# ISO Acrylic Supplies



## Tex Guy (Nov 23, 2008)

Who knows where in DFW to go for sheet acrylic and related supplies?


----------



## foreverknight (Jul 8, 2010)

http://www.regal-plastics.com/acrylic.html

this is who i would use. when i was working in the arcade industry that is where we would go get acrylic sheets


----------



## MacFan (Jul 30, 2006)

Regal Plastics carries mostly Lexan/Polycarbonate. They carry acrylic, but don't stock a big variety and have to order stuff in. What they do stock, it's pretty expensive compared to Allied. The one benefit is that they have a scrap bin, and if you catch it before it's picked up by the recycler, you can buy stuff out of it for $1/lb or so (min $30 on all purchases.) 

Allied Plastics has a tremendous amount of warehouse space and the stock to prove it (they even have materials for prosthesis manufacturing.) Their prices are much better than Regal. They keep most small scrap and sell by the square foot. They're not the cleanest or most efficiently run place, but the price is right. 

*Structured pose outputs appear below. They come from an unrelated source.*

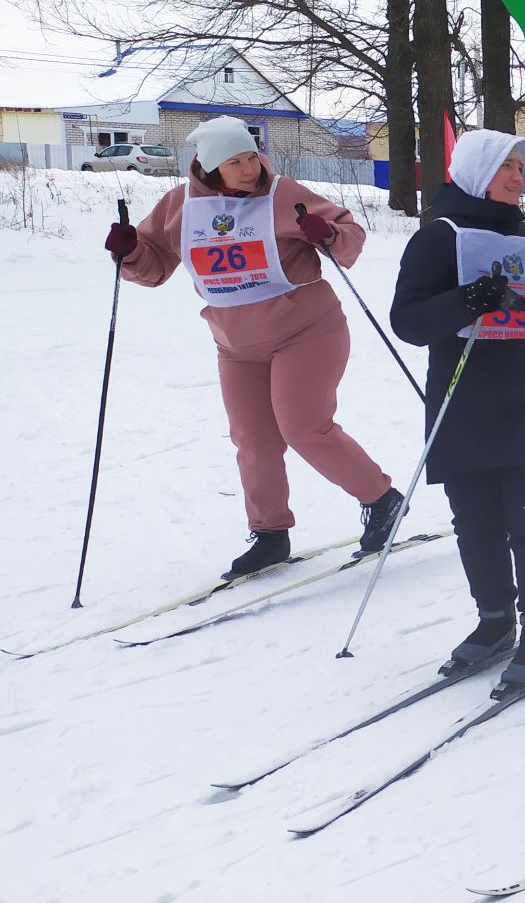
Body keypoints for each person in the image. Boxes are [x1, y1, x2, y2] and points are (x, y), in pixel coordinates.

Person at [103, 116, 401, 580]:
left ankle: (382, 500)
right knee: (253, 440)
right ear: (208, 166)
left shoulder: (281, 193)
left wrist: (326, 234)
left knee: (304, 427)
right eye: (235, 162)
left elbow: (349, 235)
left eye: (250, 157)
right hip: (235, 344)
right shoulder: (178, 205)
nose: (249, 168)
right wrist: (129, 251)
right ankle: (269, 534)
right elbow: (154, 264)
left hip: (307, 331)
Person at [389, 129, 525, 692]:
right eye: (505, 166)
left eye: (520, 167)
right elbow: (408, 321)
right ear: (476, 169)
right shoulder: (438, 238)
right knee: (476, 522)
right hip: (466, 399)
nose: (516, 176)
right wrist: (465, 301)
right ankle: (495, 618)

Professional Plastics carries a lot more specialty plastics, but that's about all I know about them. I haven't purchased anything from them. 

SABIC Polymer Shapes seems to focus mostly on the signage industry. Don't know much about them really. 

Online: usplastics.com, mcmaster.com, smallparts.com
Acrylite has an online store that sells by the square foot for most of their stuff, including the highly specialized ones. It's not cheap, but neither is the material itself, so it's a way to try it out. 

Acrylic aka Plexiglass aka Lucite aka Acrylite aka Chemcast
Cast acrylics engrave to white under a laser, extruded acrylics don't. 
Thin acrylics are extruded unless otherwise specified. Chemcast is obviously always cast, it's made in Mexico and by some accounts is lesser quality, but it seems decent to me. In other brands, the code GP means it's cast, other codes mean extruded. Cast costs more because it's made by the sheet, rather than continuously. Thicker sheets are always cast. 

1/8" is roughly $75 per sheet, it goes up steeply from there with 1" costing close to $1,000. 

Acrylic is fairly brittle. Polycarbonate (aka Lexan) is what is commonly referred to as bulletproof. It will bend before it breaks. It cuts poorly on the laser. PETG falls in between, it's more durable than acrylic, but it will break at some point. Impact modified acrylic is a new type that is supposed to compete with Polycarbonate, but I haven't used it yet. 

Michael


----------



## Tex Guy (Nov 23, 2008)

Thanks guys for the good info.


----------



## kimcadmus (Nov 23, 2008)

I can't remember the guys name (it isn't bill) but Bill's Plastics Inc. has been helpful to me in the past. It is a very small shop here in oak cliff and if they don't have what I need they have given me good suggestions. 

2107 Sylvan Avenue
Dallas, TX 75208-1828
(214) 744-1170


----------



## niko (Jan 28, 2004)

Truly, this club hides a wealth of information!

We got to get our marbles together and do articles on our website.

I've bought sheet and 2" diameter clear pipes from Regal Plastics before. But didn't remember the name until I saw it written here.

--Nikolay


----------